On the other hand, "the debate" is referenced all throughout. The first paragraph describes the two sides. The second paragraph boils the debate down to one question (do links count as distribution?). The final paragraph answers the question, that A has distributed the material and therefore links should not count as distribution (B provided a map to find A's material, but A had the material in public first). "The debate" is the lead-in for discussing links as the battleground of possible copyright infringement. Meanwhile, the "free exchange of ideas" is a tangent of one side of the debate. Although I could point to the last two lines as support for E, they could be removed without affecting the argument.

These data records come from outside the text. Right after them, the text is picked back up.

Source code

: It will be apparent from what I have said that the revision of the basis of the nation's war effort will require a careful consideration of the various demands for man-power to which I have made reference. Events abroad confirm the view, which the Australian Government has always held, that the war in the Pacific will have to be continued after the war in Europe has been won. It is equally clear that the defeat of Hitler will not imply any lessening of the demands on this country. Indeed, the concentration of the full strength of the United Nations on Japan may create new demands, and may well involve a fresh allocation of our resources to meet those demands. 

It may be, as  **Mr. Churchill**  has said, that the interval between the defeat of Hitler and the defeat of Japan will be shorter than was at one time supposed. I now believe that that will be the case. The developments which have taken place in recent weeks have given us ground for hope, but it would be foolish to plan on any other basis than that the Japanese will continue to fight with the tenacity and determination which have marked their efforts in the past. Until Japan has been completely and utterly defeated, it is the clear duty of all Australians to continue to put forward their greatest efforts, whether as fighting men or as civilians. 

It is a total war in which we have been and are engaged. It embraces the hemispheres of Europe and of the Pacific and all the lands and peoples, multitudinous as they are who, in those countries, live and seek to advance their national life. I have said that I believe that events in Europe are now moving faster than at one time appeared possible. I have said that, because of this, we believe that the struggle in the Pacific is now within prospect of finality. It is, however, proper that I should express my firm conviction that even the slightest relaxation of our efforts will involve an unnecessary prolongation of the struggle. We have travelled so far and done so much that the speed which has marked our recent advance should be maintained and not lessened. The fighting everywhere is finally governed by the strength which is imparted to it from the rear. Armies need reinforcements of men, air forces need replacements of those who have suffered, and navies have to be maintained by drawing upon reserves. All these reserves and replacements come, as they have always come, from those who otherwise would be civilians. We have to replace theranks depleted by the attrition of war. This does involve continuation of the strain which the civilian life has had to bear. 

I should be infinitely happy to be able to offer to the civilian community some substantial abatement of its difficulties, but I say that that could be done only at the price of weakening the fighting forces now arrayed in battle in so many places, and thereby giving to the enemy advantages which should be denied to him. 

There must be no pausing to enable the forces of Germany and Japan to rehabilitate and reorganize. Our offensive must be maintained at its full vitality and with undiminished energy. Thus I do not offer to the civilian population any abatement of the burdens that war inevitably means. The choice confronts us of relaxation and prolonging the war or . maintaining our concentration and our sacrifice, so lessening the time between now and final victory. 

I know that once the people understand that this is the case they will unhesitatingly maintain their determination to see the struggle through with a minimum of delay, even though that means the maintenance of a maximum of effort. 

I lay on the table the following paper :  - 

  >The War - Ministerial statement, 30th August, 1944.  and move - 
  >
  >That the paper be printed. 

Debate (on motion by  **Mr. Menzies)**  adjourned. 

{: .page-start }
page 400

There are two traps here. The first is context. The first paragraph and the ending of the third paragraph are context. I realized this after my husband stated that the last line of the passage is an implication, not the argument itself. The second trap relates to the idea of implications. My husband suggested to be judicious when applying logic reasoning lessons to reading comprehension passages. In logic reasoning, the conditional logic is generally meant to be taken as far as it can go, A→B, B→C, A→C. None of these parts have to be mentioned throughout, and implications can be equally valid. But the reading passage is longer, and needs to remain relevant to itself. Just because I can take it to a further implication does not mean that that implication matters for the argument at hand. Links not being copyright infringement supports the implication that "free exchange of ideas" is more important than protecting intellectual property, but one of those is relevant all throughout while the other is not.
Yeah, I chose E too. I think the main thing to focus on for this one is that the last sentence is the conclusion, and the conclusion itself notes that its premises (that monetary value is needed to compare costs and benefits, but that monetary value also cannot be assigned without using costs and benefits) get in each other's way.